Não tenho nada contra os livros de autoajuda, confesso. Sem preconceitos mesmo. Também não acho que seja uma forma menor de literatura. Nada disso. Só prefiro ler outros tipos de textos. Romances, crônicas, literatura fantástica e alguns poemas de vez em quando me fazem bem mais feliz.

Na verdade, acho que me sentiria bem infeliz lendo um desses livros sobre felicidade. Porque, assim, só de saber da existência de livros com títulos como "Encontrando a felicidade"; "Na trilha da felicidade", "Felicidade para todos", entre outros, fico a pensar o seguinte: "Bem, se alguém se preocupou em escrever receitas e mapas sobre esse sonho coletivo, deve ser para mostrar a dificuldade de se encontrar a felicidade por aí, numa esquina qualquer ou esperando por mim quando eu chegar a minha humilde residência. Então, lerei um deles e descobrirei um monte de fórmulas para ser feliz que eu não fiz e, logo, não poderia ser feliz".

Hoje em dia, vende-se felicidade como se ela fosse uma refeição, com receitas de chefs de toda parte mundo. E não deveria ser assim. Se fosse para ser vendida, deveria ser em farmácias de manipulação, com uma receita bem diferente para cada pessoa. Enquanto para alguns a felicidade é uma mansão na praia, com som alto e muita gente dançando, para outros, ela se traduz em uma casinha no meio do nada, como no friozinho do alto da serra, com uma garrafa de vinho, um amor enrolado no pescoço e um vira-lata pra espantar o silêncio de vez em quando.

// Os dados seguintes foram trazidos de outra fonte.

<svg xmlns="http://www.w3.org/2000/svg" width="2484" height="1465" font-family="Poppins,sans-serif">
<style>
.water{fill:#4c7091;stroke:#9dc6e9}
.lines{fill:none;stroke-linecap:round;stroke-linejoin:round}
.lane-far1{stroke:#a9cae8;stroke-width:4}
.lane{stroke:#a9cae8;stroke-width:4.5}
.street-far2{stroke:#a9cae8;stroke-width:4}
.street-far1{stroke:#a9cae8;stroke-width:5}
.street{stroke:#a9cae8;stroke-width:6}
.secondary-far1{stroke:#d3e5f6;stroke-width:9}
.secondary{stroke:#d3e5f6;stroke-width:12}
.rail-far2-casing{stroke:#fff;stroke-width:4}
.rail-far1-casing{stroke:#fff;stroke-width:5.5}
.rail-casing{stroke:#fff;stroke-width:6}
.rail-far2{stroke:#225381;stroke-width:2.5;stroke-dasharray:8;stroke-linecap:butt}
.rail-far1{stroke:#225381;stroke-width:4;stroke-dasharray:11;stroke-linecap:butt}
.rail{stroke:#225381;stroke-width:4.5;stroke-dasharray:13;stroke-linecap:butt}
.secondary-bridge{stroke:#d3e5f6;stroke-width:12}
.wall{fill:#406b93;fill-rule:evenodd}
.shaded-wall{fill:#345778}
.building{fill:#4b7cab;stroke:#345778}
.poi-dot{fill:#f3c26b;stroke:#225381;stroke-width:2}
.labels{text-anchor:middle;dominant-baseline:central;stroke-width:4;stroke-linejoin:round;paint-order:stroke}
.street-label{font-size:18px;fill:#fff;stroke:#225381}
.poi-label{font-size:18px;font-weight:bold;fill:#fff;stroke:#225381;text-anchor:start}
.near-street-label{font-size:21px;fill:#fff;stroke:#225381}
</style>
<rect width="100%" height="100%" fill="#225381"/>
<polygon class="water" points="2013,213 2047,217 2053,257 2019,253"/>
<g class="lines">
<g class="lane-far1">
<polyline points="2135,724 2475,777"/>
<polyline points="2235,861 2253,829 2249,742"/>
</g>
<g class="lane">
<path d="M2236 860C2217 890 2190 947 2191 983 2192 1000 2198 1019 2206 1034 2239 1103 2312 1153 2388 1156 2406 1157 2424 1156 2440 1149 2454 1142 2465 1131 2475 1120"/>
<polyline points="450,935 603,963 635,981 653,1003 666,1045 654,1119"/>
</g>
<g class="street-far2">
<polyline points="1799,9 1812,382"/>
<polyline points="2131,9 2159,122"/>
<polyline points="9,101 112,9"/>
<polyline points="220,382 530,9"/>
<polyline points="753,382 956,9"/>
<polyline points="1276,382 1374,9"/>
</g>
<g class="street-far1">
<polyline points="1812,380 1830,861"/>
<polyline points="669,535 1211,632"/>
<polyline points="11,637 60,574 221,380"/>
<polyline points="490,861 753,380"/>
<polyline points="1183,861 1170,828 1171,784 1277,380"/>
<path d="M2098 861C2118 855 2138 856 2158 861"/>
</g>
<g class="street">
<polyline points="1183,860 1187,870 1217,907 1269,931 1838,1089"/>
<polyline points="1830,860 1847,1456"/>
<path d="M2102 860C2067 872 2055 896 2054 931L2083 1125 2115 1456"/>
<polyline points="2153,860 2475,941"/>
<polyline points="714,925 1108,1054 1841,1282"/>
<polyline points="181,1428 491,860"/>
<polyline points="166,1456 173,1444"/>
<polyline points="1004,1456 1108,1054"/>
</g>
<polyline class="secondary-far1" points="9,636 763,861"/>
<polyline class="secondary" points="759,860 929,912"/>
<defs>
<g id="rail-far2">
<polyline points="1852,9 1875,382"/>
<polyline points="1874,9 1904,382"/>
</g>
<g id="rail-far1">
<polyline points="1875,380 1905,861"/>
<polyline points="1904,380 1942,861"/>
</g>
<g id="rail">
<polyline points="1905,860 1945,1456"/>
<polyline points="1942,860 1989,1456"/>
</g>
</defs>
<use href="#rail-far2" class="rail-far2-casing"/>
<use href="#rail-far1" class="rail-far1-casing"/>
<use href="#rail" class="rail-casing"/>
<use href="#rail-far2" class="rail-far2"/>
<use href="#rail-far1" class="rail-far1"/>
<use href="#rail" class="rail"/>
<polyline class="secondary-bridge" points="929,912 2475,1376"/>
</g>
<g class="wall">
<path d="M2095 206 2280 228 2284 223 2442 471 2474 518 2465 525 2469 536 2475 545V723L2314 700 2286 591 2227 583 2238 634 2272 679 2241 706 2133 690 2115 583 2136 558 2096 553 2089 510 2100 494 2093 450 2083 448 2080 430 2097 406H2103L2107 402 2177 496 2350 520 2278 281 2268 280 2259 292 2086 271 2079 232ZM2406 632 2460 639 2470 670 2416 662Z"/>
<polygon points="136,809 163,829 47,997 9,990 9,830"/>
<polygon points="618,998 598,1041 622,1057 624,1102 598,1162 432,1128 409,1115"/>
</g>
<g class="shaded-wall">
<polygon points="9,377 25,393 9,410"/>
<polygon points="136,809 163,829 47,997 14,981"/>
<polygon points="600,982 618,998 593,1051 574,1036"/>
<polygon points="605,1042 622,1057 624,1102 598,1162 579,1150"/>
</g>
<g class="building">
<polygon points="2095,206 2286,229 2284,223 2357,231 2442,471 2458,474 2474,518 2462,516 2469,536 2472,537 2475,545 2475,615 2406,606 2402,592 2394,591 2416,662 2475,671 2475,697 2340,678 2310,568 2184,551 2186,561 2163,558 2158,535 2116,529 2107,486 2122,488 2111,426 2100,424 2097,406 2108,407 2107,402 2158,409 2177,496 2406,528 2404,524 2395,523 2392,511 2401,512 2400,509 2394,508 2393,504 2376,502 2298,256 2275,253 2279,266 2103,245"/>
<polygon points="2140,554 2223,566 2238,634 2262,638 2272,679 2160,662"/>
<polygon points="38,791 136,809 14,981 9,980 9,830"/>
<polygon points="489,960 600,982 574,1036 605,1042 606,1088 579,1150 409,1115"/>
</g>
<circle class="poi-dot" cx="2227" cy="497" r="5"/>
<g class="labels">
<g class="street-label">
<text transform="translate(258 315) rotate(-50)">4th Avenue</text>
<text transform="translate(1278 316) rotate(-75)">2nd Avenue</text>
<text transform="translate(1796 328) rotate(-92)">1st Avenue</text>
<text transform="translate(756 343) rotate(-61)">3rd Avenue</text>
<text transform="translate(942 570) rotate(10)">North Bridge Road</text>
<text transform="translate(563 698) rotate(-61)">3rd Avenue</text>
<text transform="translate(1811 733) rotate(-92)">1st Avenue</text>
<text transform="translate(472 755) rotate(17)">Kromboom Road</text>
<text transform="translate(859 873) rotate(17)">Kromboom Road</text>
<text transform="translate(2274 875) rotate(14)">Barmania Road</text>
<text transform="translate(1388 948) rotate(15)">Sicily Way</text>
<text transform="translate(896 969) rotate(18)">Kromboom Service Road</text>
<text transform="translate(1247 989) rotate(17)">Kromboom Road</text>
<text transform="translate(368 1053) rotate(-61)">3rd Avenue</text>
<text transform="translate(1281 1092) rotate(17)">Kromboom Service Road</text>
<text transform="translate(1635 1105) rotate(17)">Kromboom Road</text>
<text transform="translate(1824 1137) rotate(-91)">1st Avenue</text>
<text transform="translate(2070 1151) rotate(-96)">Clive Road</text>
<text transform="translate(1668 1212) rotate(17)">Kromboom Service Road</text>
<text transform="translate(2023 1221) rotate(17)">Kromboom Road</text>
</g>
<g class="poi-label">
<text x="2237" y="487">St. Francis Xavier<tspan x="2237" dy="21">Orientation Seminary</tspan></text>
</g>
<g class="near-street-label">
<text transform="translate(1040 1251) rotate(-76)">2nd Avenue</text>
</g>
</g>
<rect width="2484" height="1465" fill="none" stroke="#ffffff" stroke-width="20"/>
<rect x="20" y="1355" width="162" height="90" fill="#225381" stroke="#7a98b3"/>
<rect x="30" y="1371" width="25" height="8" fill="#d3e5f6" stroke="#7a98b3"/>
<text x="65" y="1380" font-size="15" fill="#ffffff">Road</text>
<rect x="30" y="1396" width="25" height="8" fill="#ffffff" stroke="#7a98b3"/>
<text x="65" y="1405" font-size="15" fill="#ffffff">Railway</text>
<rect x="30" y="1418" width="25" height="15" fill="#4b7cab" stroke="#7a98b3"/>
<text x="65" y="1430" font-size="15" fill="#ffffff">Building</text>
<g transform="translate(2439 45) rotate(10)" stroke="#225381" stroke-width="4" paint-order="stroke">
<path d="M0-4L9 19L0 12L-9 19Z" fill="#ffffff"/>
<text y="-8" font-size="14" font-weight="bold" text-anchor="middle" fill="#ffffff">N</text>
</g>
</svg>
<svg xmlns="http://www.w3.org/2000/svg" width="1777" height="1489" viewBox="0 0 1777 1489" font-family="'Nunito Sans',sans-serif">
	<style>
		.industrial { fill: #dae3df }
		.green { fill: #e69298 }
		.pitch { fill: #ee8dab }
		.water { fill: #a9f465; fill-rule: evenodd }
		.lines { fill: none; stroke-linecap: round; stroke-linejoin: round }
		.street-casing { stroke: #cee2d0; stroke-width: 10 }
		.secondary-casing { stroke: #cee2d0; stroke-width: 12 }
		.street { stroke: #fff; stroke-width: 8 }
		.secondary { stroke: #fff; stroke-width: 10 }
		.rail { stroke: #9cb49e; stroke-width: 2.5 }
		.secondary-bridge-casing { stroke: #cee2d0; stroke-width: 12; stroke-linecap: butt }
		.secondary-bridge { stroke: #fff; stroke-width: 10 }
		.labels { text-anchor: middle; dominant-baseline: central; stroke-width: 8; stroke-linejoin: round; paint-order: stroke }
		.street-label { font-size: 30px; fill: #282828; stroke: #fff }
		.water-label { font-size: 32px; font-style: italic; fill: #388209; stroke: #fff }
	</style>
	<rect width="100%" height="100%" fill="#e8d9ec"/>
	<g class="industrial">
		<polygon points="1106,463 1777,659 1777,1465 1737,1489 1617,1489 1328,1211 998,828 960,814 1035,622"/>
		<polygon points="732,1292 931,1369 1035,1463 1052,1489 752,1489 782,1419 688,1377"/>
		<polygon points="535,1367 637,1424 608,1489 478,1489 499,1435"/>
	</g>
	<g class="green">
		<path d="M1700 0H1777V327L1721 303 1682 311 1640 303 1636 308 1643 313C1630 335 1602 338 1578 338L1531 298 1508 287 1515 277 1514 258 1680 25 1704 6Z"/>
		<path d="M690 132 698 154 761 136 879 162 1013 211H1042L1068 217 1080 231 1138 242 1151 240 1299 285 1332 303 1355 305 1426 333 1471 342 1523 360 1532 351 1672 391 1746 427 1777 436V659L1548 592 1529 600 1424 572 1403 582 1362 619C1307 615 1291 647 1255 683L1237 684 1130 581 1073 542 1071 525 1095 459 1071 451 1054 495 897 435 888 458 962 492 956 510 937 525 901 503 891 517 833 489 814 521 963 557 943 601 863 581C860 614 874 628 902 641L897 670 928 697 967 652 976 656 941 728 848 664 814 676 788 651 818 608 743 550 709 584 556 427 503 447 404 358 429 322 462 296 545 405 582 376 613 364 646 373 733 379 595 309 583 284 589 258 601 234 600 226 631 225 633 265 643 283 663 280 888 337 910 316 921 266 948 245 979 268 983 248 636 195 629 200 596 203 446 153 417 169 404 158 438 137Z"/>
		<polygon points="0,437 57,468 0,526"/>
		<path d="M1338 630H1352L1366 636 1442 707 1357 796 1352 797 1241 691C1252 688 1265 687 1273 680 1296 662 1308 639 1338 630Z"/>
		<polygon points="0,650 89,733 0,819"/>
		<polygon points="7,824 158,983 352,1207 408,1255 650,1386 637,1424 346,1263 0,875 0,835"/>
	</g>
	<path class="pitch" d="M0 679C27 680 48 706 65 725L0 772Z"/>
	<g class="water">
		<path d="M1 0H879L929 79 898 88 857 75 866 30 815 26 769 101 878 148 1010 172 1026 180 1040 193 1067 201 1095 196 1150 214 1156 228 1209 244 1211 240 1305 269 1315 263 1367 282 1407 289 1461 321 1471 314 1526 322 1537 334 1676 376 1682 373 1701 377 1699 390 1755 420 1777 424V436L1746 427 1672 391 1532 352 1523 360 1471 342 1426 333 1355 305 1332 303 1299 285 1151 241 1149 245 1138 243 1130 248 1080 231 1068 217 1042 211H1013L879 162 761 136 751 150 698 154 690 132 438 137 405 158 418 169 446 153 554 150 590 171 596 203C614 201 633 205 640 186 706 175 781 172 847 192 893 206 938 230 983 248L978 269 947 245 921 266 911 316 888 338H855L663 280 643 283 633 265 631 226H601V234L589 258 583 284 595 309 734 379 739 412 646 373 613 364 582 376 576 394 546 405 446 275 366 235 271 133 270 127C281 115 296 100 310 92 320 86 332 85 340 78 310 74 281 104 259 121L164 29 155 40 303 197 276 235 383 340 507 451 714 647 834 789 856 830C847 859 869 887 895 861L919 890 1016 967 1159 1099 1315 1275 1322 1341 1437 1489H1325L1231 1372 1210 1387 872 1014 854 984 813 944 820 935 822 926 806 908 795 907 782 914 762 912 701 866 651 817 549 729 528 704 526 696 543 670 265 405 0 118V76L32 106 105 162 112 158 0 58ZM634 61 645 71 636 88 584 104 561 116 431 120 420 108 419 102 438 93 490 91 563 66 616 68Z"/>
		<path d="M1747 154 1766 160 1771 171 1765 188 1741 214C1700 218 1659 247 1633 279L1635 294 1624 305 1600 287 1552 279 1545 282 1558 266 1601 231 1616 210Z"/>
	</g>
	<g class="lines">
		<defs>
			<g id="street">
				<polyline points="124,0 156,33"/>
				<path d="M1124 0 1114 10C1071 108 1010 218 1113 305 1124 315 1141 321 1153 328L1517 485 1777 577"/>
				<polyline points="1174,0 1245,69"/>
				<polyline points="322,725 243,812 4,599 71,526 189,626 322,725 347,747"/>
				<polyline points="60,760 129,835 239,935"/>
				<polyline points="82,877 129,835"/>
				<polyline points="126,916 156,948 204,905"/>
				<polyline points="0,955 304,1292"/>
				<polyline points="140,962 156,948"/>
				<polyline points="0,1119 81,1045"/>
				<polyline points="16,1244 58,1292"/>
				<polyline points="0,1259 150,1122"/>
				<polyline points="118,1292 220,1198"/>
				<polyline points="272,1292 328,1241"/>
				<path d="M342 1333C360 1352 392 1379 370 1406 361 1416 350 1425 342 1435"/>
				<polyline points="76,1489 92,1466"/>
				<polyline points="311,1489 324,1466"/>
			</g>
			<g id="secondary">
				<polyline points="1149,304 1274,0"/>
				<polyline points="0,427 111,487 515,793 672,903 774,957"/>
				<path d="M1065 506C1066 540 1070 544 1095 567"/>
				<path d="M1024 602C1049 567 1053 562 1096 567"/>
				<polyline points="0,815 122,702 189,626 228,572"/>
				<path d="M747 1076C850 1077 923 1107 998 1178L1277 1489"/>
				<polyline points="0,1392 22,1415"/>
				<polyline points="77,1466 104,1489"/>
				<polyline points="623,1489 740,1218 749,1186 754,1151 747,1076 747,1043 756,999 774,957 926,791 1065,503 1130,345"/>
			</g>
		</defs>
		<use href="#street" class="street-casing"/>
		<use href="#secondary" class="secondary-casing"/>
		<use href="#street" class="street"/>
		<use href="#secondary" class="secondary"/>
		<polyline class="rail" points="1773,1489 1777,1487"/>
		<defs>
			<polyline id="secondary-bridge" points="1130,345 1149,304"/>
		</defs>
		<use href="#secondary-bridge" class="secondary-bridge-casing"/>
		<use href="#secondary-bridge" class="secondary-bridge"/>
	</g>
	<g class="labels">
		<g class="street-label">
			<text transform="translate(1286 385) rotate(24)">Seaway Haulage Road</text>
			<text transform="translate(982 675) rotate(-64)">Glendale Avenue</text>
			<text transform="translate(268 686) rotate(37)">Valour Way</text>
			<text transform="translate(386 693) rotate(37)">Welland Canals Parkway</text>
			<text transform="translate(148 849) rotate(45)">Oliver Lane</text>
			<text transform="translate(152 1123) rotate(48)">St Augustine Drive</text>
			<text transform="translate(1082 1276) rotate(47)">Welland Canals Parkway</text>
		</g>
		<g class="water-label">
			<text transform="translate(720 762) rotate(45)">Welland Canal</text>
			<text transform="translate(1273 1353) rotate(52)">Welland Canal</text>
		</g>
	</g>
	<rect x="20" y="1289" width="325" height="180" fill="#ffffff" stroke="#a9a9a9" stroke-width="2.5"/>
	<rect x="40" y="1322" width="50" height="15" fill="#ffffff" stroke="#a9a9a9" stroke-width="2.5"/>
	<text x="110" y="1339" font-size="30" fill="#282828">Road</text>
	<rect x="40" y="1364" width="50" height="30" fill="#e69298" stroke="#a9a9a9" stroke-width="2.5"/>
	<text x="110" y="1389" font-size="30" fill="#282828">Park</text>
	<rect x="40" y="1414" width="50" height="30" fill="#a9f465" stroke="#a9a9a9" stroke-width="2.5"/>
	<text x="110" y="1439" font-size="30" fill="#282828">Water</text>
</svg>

Depois de bons anos de pesquisa, com a minha vida, com a dos outros, com livros, música e filmes, descobri que a felicidade está nas coisas mais simples da vida. Ela é como um Sonho de Valsa depois do almoço, uma brisa refrescante durante um dia de sol forte ou um abraço bem apertado em quem a gente gosta. Ela pode ser até uma crônica bem gostosa, que termina de repente, deixando um sorriso besta no coração da gente.